# Time lapse with LR5.2 ?



## Gronlund I (Oct 16, 2013)

Hi.
In Victoria Bampton's e-mail "Lightroom 5.2 updates & more" there is a link to new fatures of LR 5.2.
One feature mentioned is "Slideshow exports can now be under 1 second for time-lapse sequences"
May be I don't understand it right (due to my weak english), but I can't find out how it would work.  In my LR 5.2 / Windows 7 64 bit
the duration of one slide can be set 1-20 sec, no way to go under 1 second.

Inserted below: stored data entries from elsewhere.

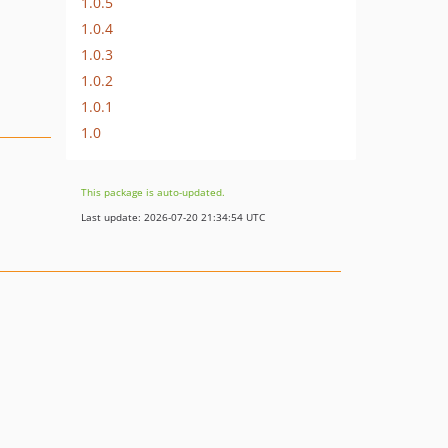
1.0.5
1.0.4
1.0.3
1.0.2
1.0.1
1.0
This package is auto-updated.
Last update: 2026-07-20 21:34:54 UTC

Would be a very handy way to do time lapses if it really works.

Does anybody know something about this?


----------



## Victoria Bampton (Oct 19, 2013)

Sean knows more about time lapse than I do - here's his write up: http://lightroom-blog.com/2013/09/17/timelapse-again-in-lightroom-5-2/


----------



## PJinsodak (Nov 7, 2013)

I solved this by creating a "User Template" slideshow template and then used a text editor to open the file and change the values for "Speed" to under 1.0 seconds (and also adjusted the transitionSpeed, which is the value for fade between slides).   I saved the file and re-imported it into LR 5.2.  The result is that LR shows and uses the adjusted Slide speed and Fade speed of the values I entered into the file.  Of course, if you try to adjust the time in LR again, it will again warn you that the value must be between 1.0 and 20.0 seconds.

Created a step by step on my blog if you wish:  http://www.pjandersonphotography.co...transitions-under-1-0-second-in-lightroom-5-2

Worked for me, but please let me know if you run into snags or if the process could be "fine-tuned".


----------



## Victoria Bampton (Nov 7, 2013)

Welcome to the forum PJinsodak. Thanks for posting that.  The other key is it must be 5.2 or later - it won't work in 5.0.


----------